** Task statement **
Return every line in the rows below that contains the string "nostri", matching case exactly.

[Rows from a dataset]
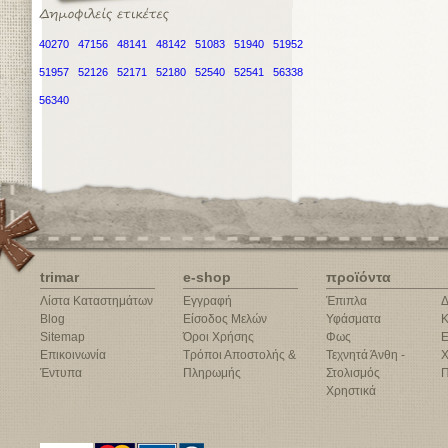
40270
47156
48141
48142
51083
51940
51952
51957
52126
52171
52180
52540
52541
56338
56340
trimar
e-shop
προϊόντα
Λίστα Καταστημάτων
Εγγραφή
Έπιπλα
Δ
Blog
Είσοδος Μελών
Υφάσματα
Κ
Sitemap
Όροι Χρήσης
Φως
Ε
Επικοινωνία
Τρόποι Αποστολής &
Τεχνητά Άνθη -
Χ
Έντυπα
Πληρωμής
Στολισμός
Π
Χρηστικά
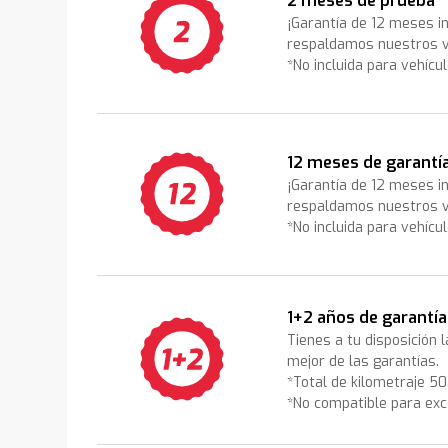
2 meses de prueba
¡Garantía de 12 meses i
respaldamos nuestros v
*No incluida para vehícu
12 meses de garantí
¡Garantía de 12 meses i
respaldamos nuestros v
*No incluida para vehícu
1+2 años de garantía
Tienes a tu disposición 
mejor de las garantías.
*Total de kilometraje 5
*No compatible para exc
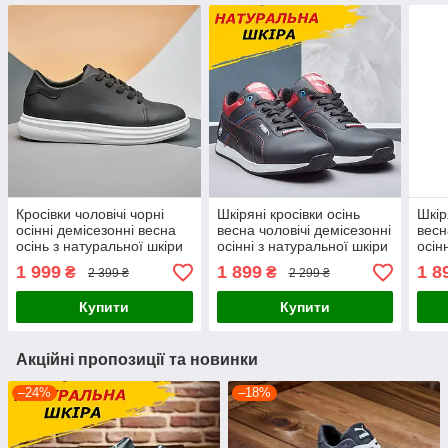
Кросівки чоловічі чорні
Шкіряні кросівки осінь
Шкір
осінні демісезонні весна
весна чоловічі демісезонні
весн
осінь з натуральної шкіри
осінні з натуральної шкіри
осін
чорні
сині
1 999
1 899
1 8
₴
₴
2 399 ₴
2 299 ₴
Купити
Купити
Акційні пропозиції та новинки
–24%
–18%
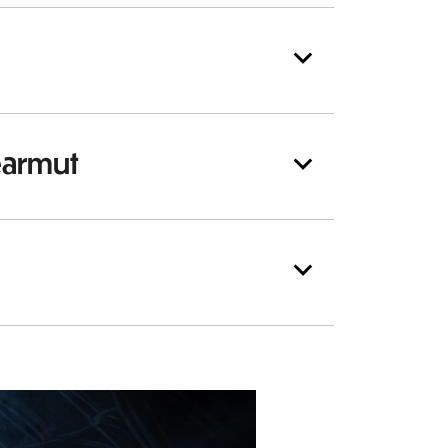
earmut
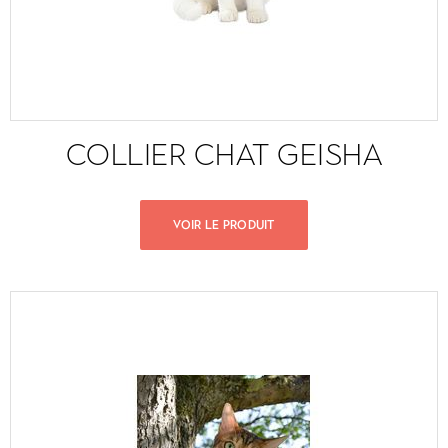
COLLIER CHAT GEISHA
VOIR LE PRODUIT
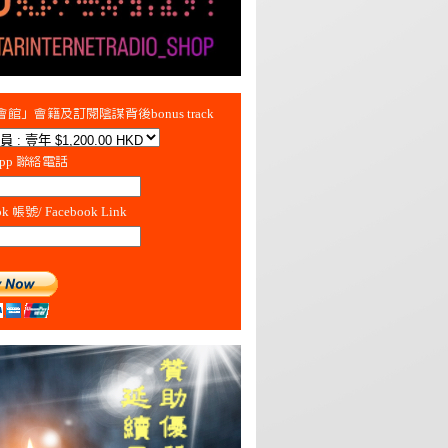
館」會籍及訂閱陰謀背後bonus track
App 聯絡電話
ok 帳號/ Facebook Link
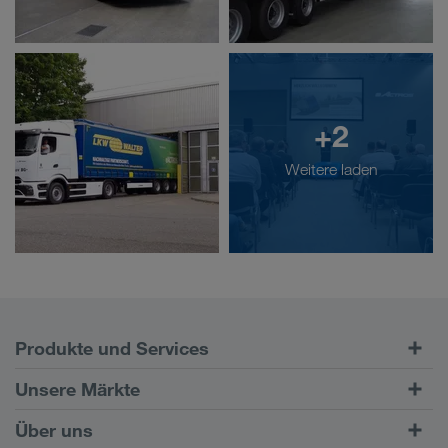
+2
Weitere laden
Produkte und Services
Straßentransporte
Unsere Märkte
Kombinierter Verkehr
Europa
Über uns
Kundenportal CONNECT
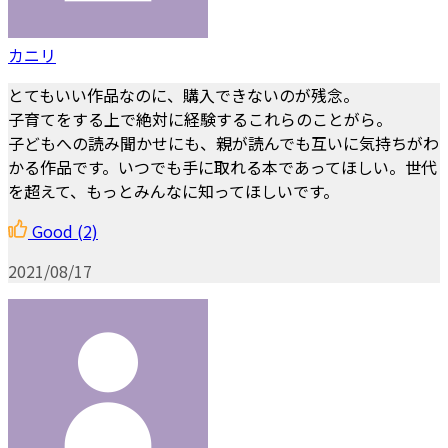
カニリ
とてもいい作品なのに、購入できないのが残念。
子育てをする上で絶対に経験するこれらのことがら。
子どもへの読み聞かせにも、親が読んでも互いに気持ちがわ
かる作品です。いつでも手に取れる本であってほしい。世代
を超えて、もっとみんなに知ってほしいです。
Good
(2)
2021/08/17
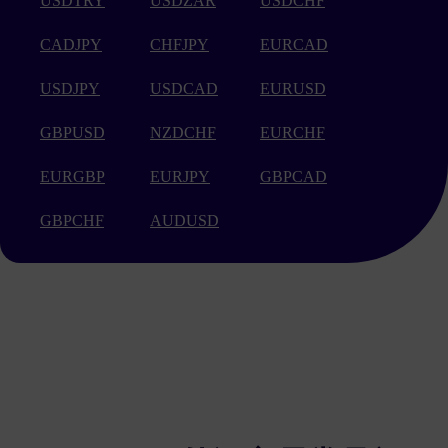
USDTRY
USDZAR
USDCHF
CADJPY
CHFJPY
EURCAD
USDJPY
USDCAD
EURUSD
GBPUSD
NZDCHF
EURCHF
EURGBP
EURJPY
GBPCAD
GBPCHF
AUDUSD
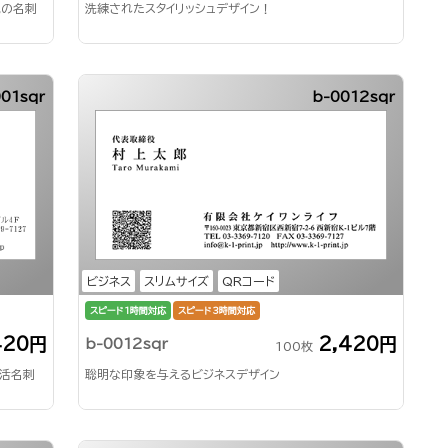
気の名刺
洗練されたスタイリッシュデザイン！
001sqr
b-0012sqr
ビジネス
スリムサイズ
QRコード
スピード1時間対応
スピード3時間対応
420円
2,420円
b-0012sqr
100枚
就活名刺
聡明な印象を与えるビジネスデザイン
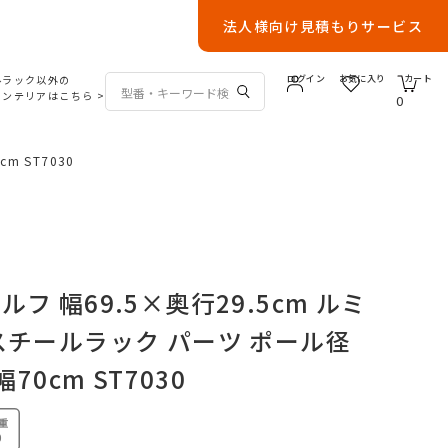
法人様向け見積もりサービス
ルラック以外の
ログイン
お気に入り
カート
インテリアはこちら
>
0
m ST7030
フ 幅69.5×奥行29.5cm ルミ
スチールラック パーツ ポール径
幅70cm ST7030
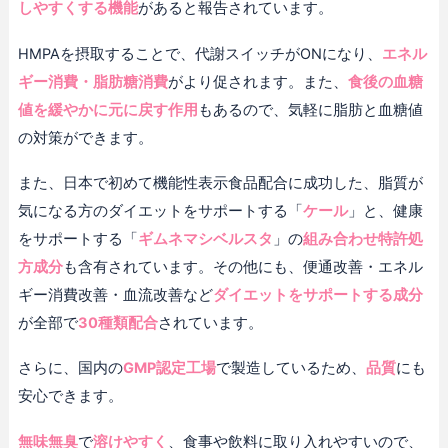
しやすくする機能
があると報告されています。
HMPAを摂取することで、代謝スイッチがONになり、
エネル
ギー消費・脂肪糖消費
がより促されます。また、
食後の血糖
値を緩やかに元に戻す作用
もあるので、気軽に脂肪と血糖値
の対策ができます。
また、日本で初めて機能性表示食品配合に成功した、脂質が
気になる方のダイエットをサポートする「
ケール
」と、健康
をサポートする「
ギムネマシベルスタ
」の
組み合わせ特許処
方成分
も含有されています。その他にも、便通改善・エネル
ギー消費改善・血流改善など
ダイエットをサポートする成分
が全部で
30種類配合
されています。
さらに、国内の
GMP認定工場
で製造しているため、
品質
にも
安心できます。
無味無臭
で
溶けやすく
、食事や飲料に取り入れやすいので、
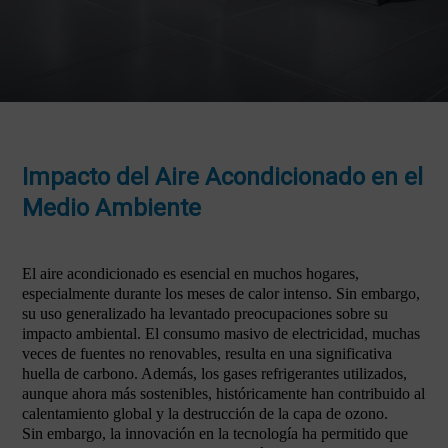
Impacto del Aire Acondicionado en el
Medio Ambiente
El aire acondicionado es esencial en muchos hogares,
especialmente durante los meses de calor intenso. Sin embargo,
su uso generalizado ha levantado preocupaciones sobre su
impacto ambiental. El consumo masivo de electricidad, muchas
veces de fuentes no renovables, resulta en una significativa
huella de carbono. Además, los gases refrigerantes utilizados,
aunque ahora más sostenibles, históricamente han contribuido al
calentamiento global y la destrucción de la capa de ozono.
Sin embargo, la innovación en la tecnología ha permitido que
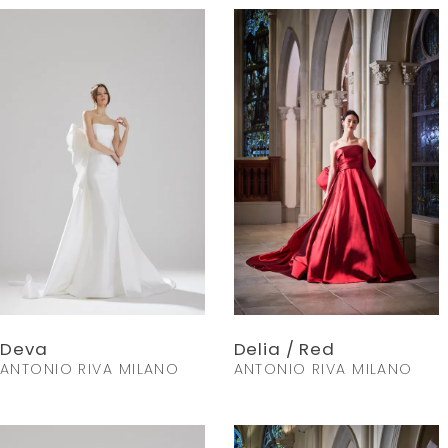
Deva
Delia / Red
ANTONIO RIVA MILANO
ANTONIO RIVA MILANO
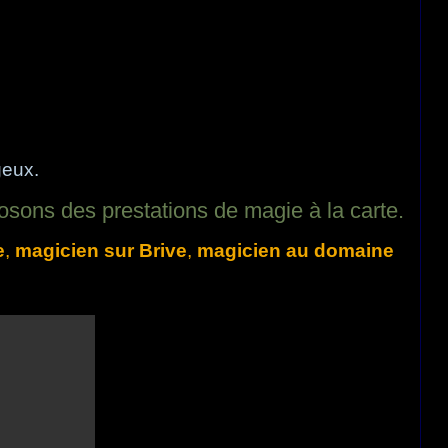
geux.
posons des prestations de magie à la carte.
e
,
magicien sur Brive
,
magicien au domaine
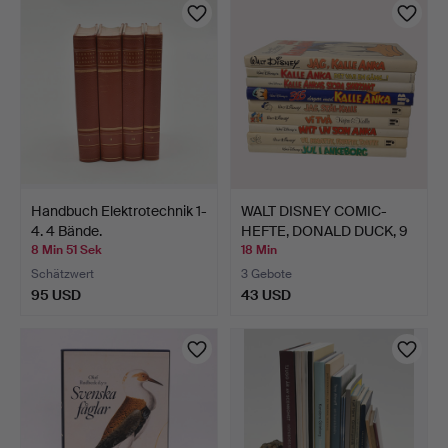
Handbuch Elektrotechnik 1-
WALT DISNEY COMIC-
4. 4 Bände.
HEFTE, DONALD DUCK, 9
ST…
8 Min 51 Sek
18 Min
Schätzwert
3 Gebote
95 USD
43 USD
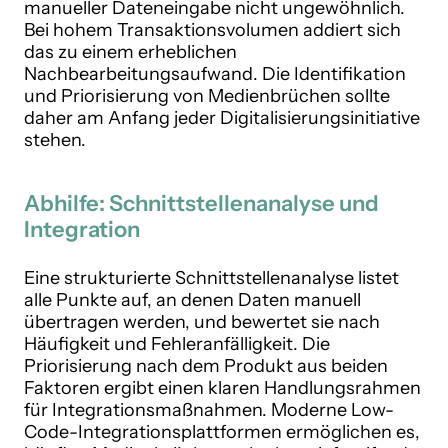
manueller Dateneingabe nicht ungewöhnlich.
Bei hohem Transaktionsvolumen addiert sich
das zu einem erheblichen
Nachbearbeitungsaufwand. Die Identifikation
und Priorisierung von Medienbrüchen sollte
daher am Anfang jeder Digitalisierungsinitiative
stehen.
Abhilfe: Schnittstellenanalyse und
Integration
Eine strukturierte Schnittstellenanalyse listet
alle Punkte auf, an denen Daten manuell
übertragen werden, und bewertet sie nach
Häufigkeit und Fehleranfälligkeit. Die
Priorisierung nach dem Produkt aus beiden
Faktoren ergibt einen klaren Handlungsrahmen
für Integrationsmaßnahmen. Moderne Low-
Code-Integrationsplattformen ermöglichen es,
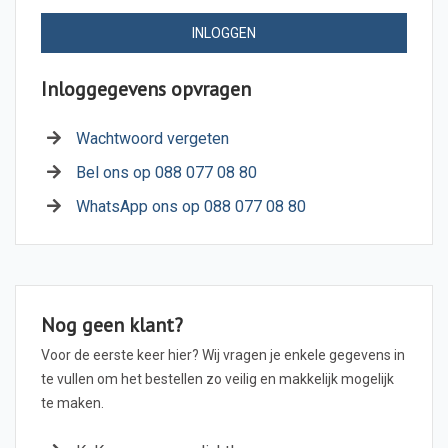
INLOGGEN
Inloggegevens opvragen
Wachtwoord vergeten
Bel ons op 088 077 08 80
WhatsApp ons op 088 077 08 80
Nog geen klant?
Voor de eerste keer hier? Wij vragen je enkele gegevens in
te vullen om het bestellen zo veilig en makkelijk mogelijk
te maken.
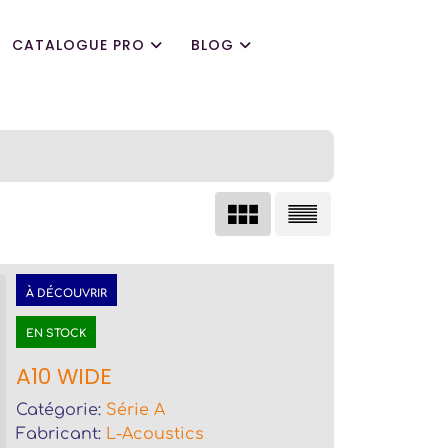
CATALOGUE PRO
BLOG
À DÉCOUVRIR
EN STOCK
A10 WIDE
Catégorie:
Série A
Fabricant:
L-Acoustics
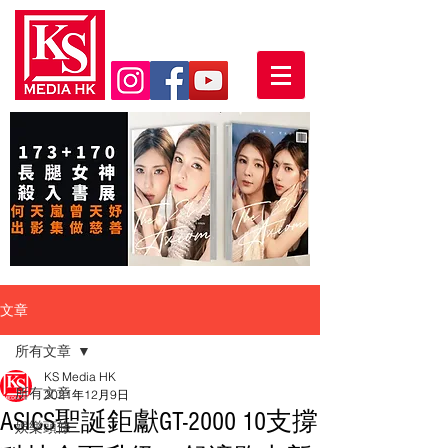
文章
所有文章
KS Media HK
所有文章
2021年12月9日
ASICS聖誕鉅獻GT-2000 10支撐
娛樂頭條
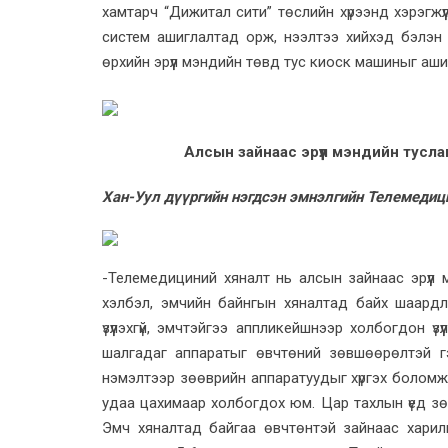
хамтарч “Дижитал сити” төслийн хүрээнд хэрэгж
систем ашиглалтад орж, нээлтээ хийхэд бэлэн 
өрхийн эрүүл мэндийн төвд тус киоск машиныг аш
Алсын зайнаас эрүүл мэндийн туслам
Хан-Уул дүүргийн нэгдсэн эмнэлгийн Телемедиц
-Телемедициний хяналт нь алсын зайнаас эрүүл м
хэлбэл, эмчийн байнгын хяналтад байх шаардл
үзүүлэхгүй, эмчтэйгээ аппликейшнээр холбогдон ү
шалгадаг аппаратыг өвчтөний зөвшөөрөлтэй гэ
нэмэлтээр зөөврийн аппаратуудыг хүргэх боломж
удаа цахимаар холбогдох юм. Цар тахлын үед зөвх
Эмч хяналтад байгаа өвчтөнтэй зайнаас харил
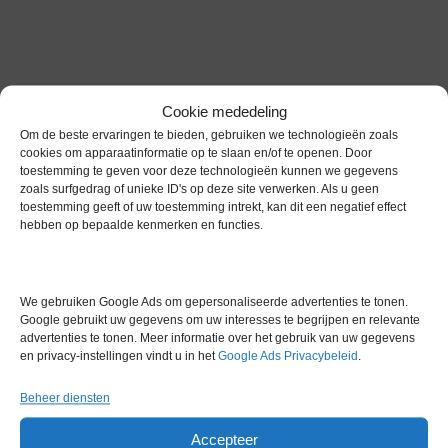
Gerelateerde producten
Cookie mededeling
Om de beste ervaringen te bieden, gebruiken we technologieën zoals
cookies om apparaatinformatie op te slaan en/of te openen. Door
toestemming te geven voor deze technologieën kunnen we gegevens
zoals surfgedrag of unieke ID's op deze site verwerken. Als u geen
Voorraad
toestemming geeft of uw toestemming intrekt, kan dit een negatief effect
hebben op bepaalde kenmerken en functies.
We gebruiken Google Ads om gepersonaliseerde advertenties te tonen.
Google gebruikt uw gegevens om uw interesses te begrijpen en relevante
advertenties te tonen. Meer informatie over het gebruik van uw gegevens
en privacy-instellingen vindt u in het
Google Ads Privacybeleid
.
Beheer diensten
Accepteer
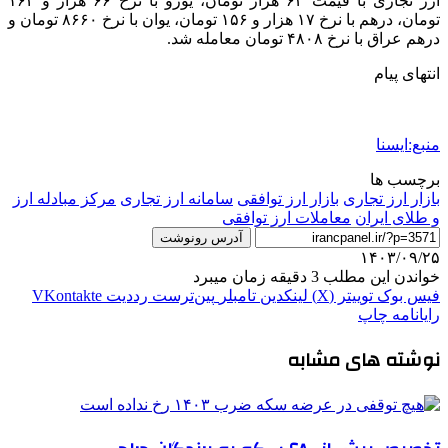
ارز تجاری با قیمت ۶۳ هزار تومان، یورو با نرخ ۶۶ هزار و ۱۶۴
تومان، درهم با نرخ ۱۷ هزار و ۱۵۶ تومان، یوان با نرخ ۸۶۶۰ تومان و
درهم عراق با نرخ ۴۸۰۸ تومان معامله شد.
انتهای پیام
منبع:ایسنا
برچسب ها
بازار ارز تجاری
بازار ارز توافقی
سامانه ارز تجاری
مرکز مبادله ارز
و طلای ایران
معاملات ارز توافقی
آدرس رونوشت
۱۴۰۳/۰۹/۲۵
خواندن این مطلب 3 دقیقه زمان میبرد
فیس بوک
توییتر (X)
لینکدین
‫تامبلر
‫پین‌ترست
‫رددیت
‫VKontakte
رایانامه
چاپ
نوشته های مشابه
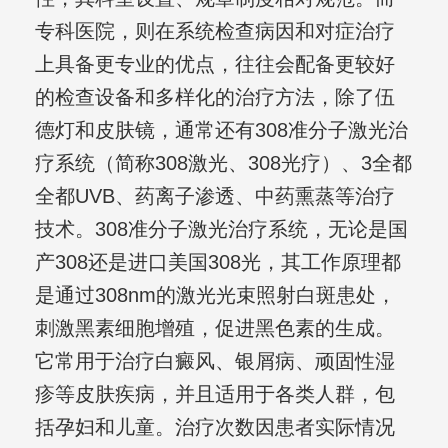
专科医院，则在系统检查病因和对症治疗
上具备更专业的优点，往往会配备更较好
的检查设备和多样化的治疗方法，除了伍
德灯和皮肤镜，通常还有308准分子激光治
疗系统（简称308激光、308光疗）、3全都
全都UVB、药离子渗透、中药熏蒸等治疗
技术。308准分子激光治疗系统，无论是国
产308还是进口美国308光，其工作原理都
是通过308nm的激光光束照射白斑患处，
刺激黑素细胞增殖，促进黑色素的生成。
它常用于治疗白癜风、银屑病、顽固性湿
疹等皮肤疾病，并且适用于各类人群，包
括孕妇和儿童。治疗次数因患者实际情况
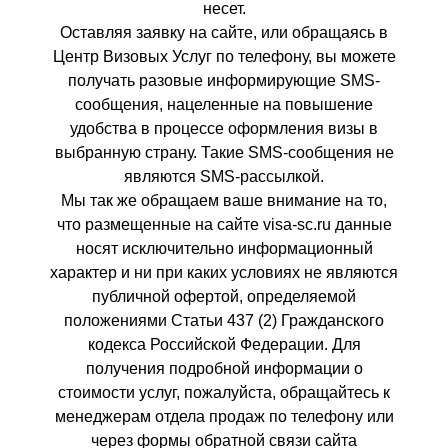
несет.
Оставляя заявку на сайте, или обращаясь в
Центр Визовых Услуг по телефону, вы можете
получать разовые информирующие SMS-
сообщения, нацеленные на повышение
удобства в процессе оформления визы в
выбранную страну. Такие SMS-сообщения не
являются SMS-рассылкой.
Мы так же обращаем ваше внимание на то,
что размещенные на сайте visa-sc.ru данные
носят исключительно информационный
характер и ни при каких условиях не являются
публичной офертой, определяемой
положениями Статьи 437 (2) Гражданского
кодекса Российской Федерации. Для
получения подробной информации о
стоимости услуг, пожалуйста, обращайтесь к
менеджерам отдела продаж по телефону или
через формы обратной связи сайта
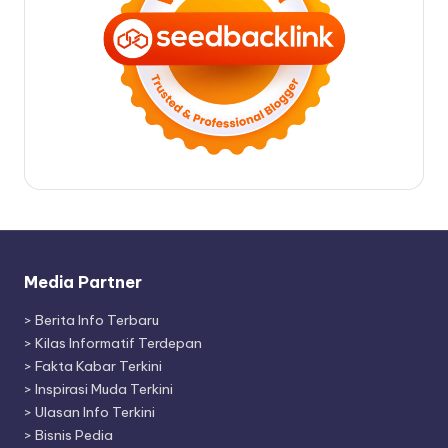
Media Partner
>
Berita Info Terbaru
>
Kilas Informatif Terdepan
>
Fakta Kabar Terkini
>
Inspirasi Muda Terkini
>
Ulasan Info Terkini
>
Bisnis Pedia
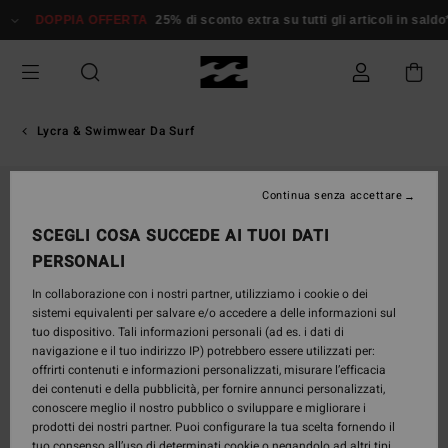
Salta
DOPPIA OFFERTA
25% di sconto extra su tutti gli articoli in sald
alle
informazioni
sul
prodotto
Lycra & Swimwear Da Surf
Continua senza accettare
SCEGLI COSA SUCCEDE AI TUOI DATI
PERSONALI
In collaborazione con i nostri partner, utilizziamo i cookie o dei
sistemi equivalenti per salvare e/o accedere a delle informazioni sul
tuo dispositivo. Tali informazioni personali (ad es. i dati di
navigazione e il tuo indirizzo IP) potrebbero essere utilizzati per:
offrirti contenuti e informazioni personalizzati, misurare l’efficacia
dei contenuti e della pubblicità, per fornire annunci personalizzati,
conoscere meglio il nostro pubblico o sviluppare e migliorare i
prodotti dei nostri partner. Puoi configurare la tua scelta fornendo il
tuo consenso all’uso di determinati cookie o negandolo ad altri tipi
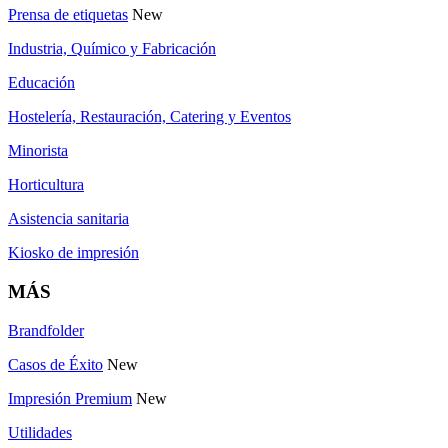
Prensa de etiquetas
New
Industria, Químico y Fabricación
Educación
Hostelería, Restauración, Catering y Eventos
Minorista
Horticultura
Asistencia sanitaria
Kiosko de impresión
MÁS
Brandfolder
Casos de Éxito
New
Impresión Premium
New
Utilidades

** Task solution **
In collaborazione con i nostri partner, utilizziamo i cookie o dei
prodotti dei nostri partner. Puoi configurare la tua scelta fornendo il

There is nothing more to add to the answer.